Electronics engineering source data:
┄┄┄┄┄┄┄┄┄┄┄┄┄┄┄┄┄┄┄┄

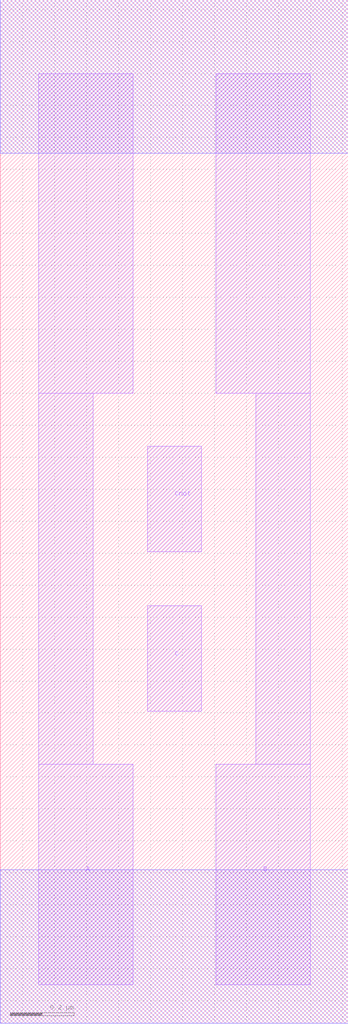
<source format=lef>
VERSION 5.7 ;
  NOWIREEXTENSIONATPIN ON ;
  DIVIDERCHAR "/" ;
  BUSBITCHARS "[]" ;
MACRO transmission_gate_cell
  CLASS CORE ;
  FOREIGN transmission_gate_cell ;
  ORIGIN 0.470 1.970 ;
  SIZE 1.090 BY 3.200 ;
  SITE unithd ;
  PIN C
    ANTENNAGATEAREA 0.097500 ;
    PORT
      LAYER li1 ;
        RECT -0.010 -0.995 0.160 -0.665 ;
    END
  END C
  PIN Cnot
    ANTENNAGATEAREA 0.150000 ;
    PORT
      LAYER li1 ;
        RECT -0.010 -0.495 0.160 -0.165 ;
    END
  END Cnot
  PIN A
    ANTENNADIFFAREA 0.437250 ;
    PORT
      LAYER li1 ;
        RECT -0.350 0.000 -0.055 1.000 ;
        RECT -0.350 -1.160 -0.180 0.000 ;
        RECT -0.350 -1.850 -0.055 -1.160 ;
    END
  END A
  PIN B
    ANTENNADIFFAREA 0.440500 ;
    PORT
      LAYER li1 ;
        RECT 0.205 0.000 0.500 1.000 ;
        RECT 0.330 -1.160 0.500 0.000 ;
        RECT 0.205 -1.850 0.500 -1.160 ;
    END
  END B
  OBS
      LAYER met1 ;
        RECT -0.470 0.750 0.620 1.230 ;
        RECT -0.470 -1.970 0.620 -1.490 ;
  END
END transmission_gate_cell
END LIBRARY


</source>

┄┄┄┄┄┄┄┄┄┄┄┄┄┄┄┄┄┄┄┄

**About this exercise:**
Search the entries for the word "ANTENNAGATEAREA" and pick out every line that holds it.

**Response box:**
    ANTENNAGATEAREA 0.097500 ;
    ANTENNAGATEAREA 0.150000 ;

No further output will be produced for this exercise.